Ana Sayfa Tıp&Sağlık Plastik Ve Kozmetiklerdeki Kimyasalların Erken Doğum Riskiyle Bağlantılı Olduğunu Ortaya Çıktı

Plastik Ve Kozmetiklerdeki Kimyasalların Erken Doğum Riskiyle Bağlantılı Olduğunu Ortaya Çıktı

ABD’de 5 bin’den fazla hamile kadının verilerinin analizinde; Tırnak cilaları ve saç spreyleri gibi kişisel bakım ürünlerinin yanı sıra gıda ambalajlarında yaygın olarak kullanılan ftalatlara maruz kalmanın, erken doğum riskinin artması ve ortalamanın altında doğum ağırlığı ile ilişkili olduğu öne sürüldü.

Çalışma, bu hamilelik sonuçlarının olasılığının annenin idrarındaki ftalat parçalanma ürünlerinin konsantrasyonuna bağlı olduğunu buldu.

Yeni rapor, doğumların zamanlamasında gözlemlenen değişikliklerin gün ölçeğinde olduğunu söylüyor. Bununla birlikte, kısaltılmış bir hamileliğin zincirleme etkileri önemli olabilir.

1998 ve 2022 yılları arasında Ulusal Sağlık Enstitüleri’nin Çocuk Sağlığı Sonuçları Üzerindeki Çevresel Etkileri (ECHO) Programına katılan kadınlardan elde edilen verileri analiz edildi.

Araştırmacılar, hamilelik sırasında üç noktada alınan idrar örneklerinde 20 ftalat metabolitinin düzeyini değerlendirdi. Daha sonra bu seviyeleri her yeni doğanın doğumdaki yaşı ve doğum ağırlığıyla karşılaştırdılar.

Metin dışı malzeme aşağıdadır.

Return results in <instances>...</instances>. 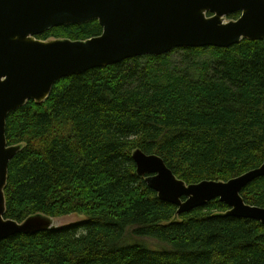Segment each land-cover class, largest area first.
I'll use <instances>...</instances> for the list:
<instances>
[{
	"label": "trees",
	"instance_id": "1",
	"mask_svg": "<svg viewBox=\"0 0 264 264\" xmlns=\"http://www.w3.org/2000/svg\"><path fill=\"white\" fill-rule=\"evenodd\" d=\"M102 33L95 20L37 39ZM6 137L21 146L9 164L6 219L86 221L6 239L0 264H264L261 222L227 216L219 199L178 214L133 159L138 150L157 155L188 185L260 167L264 39L179 48L60 79L45 102L28 101L8 116ZM241 195L264 208V177Z\"/></svg>",
	"mask_w": 264,
	"mask_h": 264
},
{
	"label": "water",
	"instance_id": "2",
	"mask_svg": "<svg viewBox=\"0 0 264 264\" xmlns=\"http://www.w3.org/2000/svg\"><path fill=\"white\" fill-rule=\"evenodd\" d=\"M241 13L225 23V17ZM98 20L102 35L87 41L37 39L46 31ZM264 39V0H0V244L21 234L52 228L48 218L23 223L6 219L9 164L20 146H9L7 118L28 101L45 102L63 78L174 49L229 48L242 40ZM140 177L161 201L189 213L219 199L227 216L264 225V208L245 203L242 192L264 177V162L227 182L186 184L157 155L138 150Z\"/></svg>",
	"mask_w": 264,
	"mask_h": 264
},
{
	"label": "rangeland",
	"instance_id": "3",
	"mask_svg": "<svg viewBox=\"0 0 264 264\" xmlns=\"http://www.w3.org/2000/svg\"><path fill=\"white\" fill-rule=\"evenodd\" d=\"M232 20H235V19H230V17H225L223 21L225 23H228ZM52 40H54V39H50L48 41H52ZM20 149H21V146H20ZM42 217H44V216H42ZM49 220L51 222L52 228H64L67 226H72V225H75L77 223H80L81 221H86V219L84 217H79L77 215H72V216L63 217V218H54V219H49ZM155 246L159 247V245L153 244V247H155Z\"/></svg>",
	"mask_w": 264,
	"mask_h": 264
},
{
	"label": "bare ground",
	"instance_id": "4",
	"mask_svg": "<svg viewBox=\"0 0 264 264\" xmlns=\"http://www.w3.org/2000/svg\"><path fill=\"white\" fill-rule=\"evenodd\" d=\"M136 167V166H135Z\"/></svg>",
	"mask_w": 264,
	"mask_h": 264
}]
</instances>
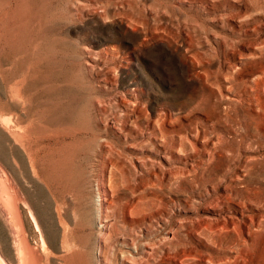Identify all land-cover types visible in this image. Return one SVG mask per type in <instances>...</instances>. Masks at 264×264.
<instances>
[{
    "label": "rangeland",
    "instance_id": "1",
    "mask_svg": "<svg viewBox=\"0 0 264 264\" xmlns=\"http://www.w3.org/2000/svg\"><path fill=\"white\" fill-rule=\"evenodd\" d=\"M0 172L39 264H264V0H0Z\"/></svg>",
    "mask_w": 264,
    "mask_h": 264
},
{
    "label": "bare ground",
    "instance_id": "2",
    "mask_svg": "<svg viewBox=\"0 0 264 264\" xmlns=\"http://www.w3.org/2000/svg\"><path fill=\"white\" fill-rule=\"evenodd\" d=\"M17 185L3 172H0V209L4 211L5 220L11 231H13V236L16 239L14 245L17 249L18 264H39L41 253L29 246L28 238L25 233L23 211L19 205L21 193ZM4 260V258L2 259L0 257V264H6L7 262L5 263L6 260Z\"/></svg>",
    "mask_w": 264,
    "mask_h": 264
}]
</instances>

Ayrıca annenin doğum yaşı ve etnik köken gibi potansiyel olarak etkili olan diğer faktörleri de hesaba kattılar.

İnsanlarda 50’den fazla yeni çevresel kimyasal tespit edildi

Trimesterler boyunca kadınların idrarındaki ftalat yan ürünlerinin konsantrasyonu tutarlı kaldı. En çok bulunan ftalatlar, parfüm ve sabun gibi ürünlerde bulunan mono-etil ftalat ve polyester yapımında kullanılan ftalik asittir.

Her bir kimyasala en az maruz kalan kadınlarda (en alt yüzde 10’da) erken doğum riski artmadı, ancak en üst yüzde 10’da yer alan kadınların bu sonucu alma şansı önemli ölçüde daha yüksekti.

Di-2-etilheksil ftalat (DEHP) adı verilen bir ftalata en yüksek düzeyde maruz kalan kadınların ilk yüzde 10’unun, kimyasalın en düşük düzeyine sahip olanlara kıyasla erken doğum yapma olasılığı yaklaşık yüzde 45 daha fazlaydı.

Ftalat maruziyetine ilişkin modelleme çalışmalarından ve yayınlanmış doğum verilerinden yararlanan ekip, 2018’de yaklaşık 56 bin erken doğumun kimyasallarla bağlantılı olabileceğini tahmin etti.

Araştırmacılar, verilerdeki bazı sınırlamaların çalışmanın bulgularını saptırmış olabileceğini belirtti.

Örneğin, idrar numuneleri vücuttaki maruz kalma seviyelerinin mükemmel bir yansıması olmayabilir çünkü bunlar yalnızca halihazırda metabolize edilmiş olanın anlık görüntüsünü yakalamaktadır. Kadınların, ekibin araştırmadığı diğer ftalat türlerine de maruz kalmış olmaları da mümkün.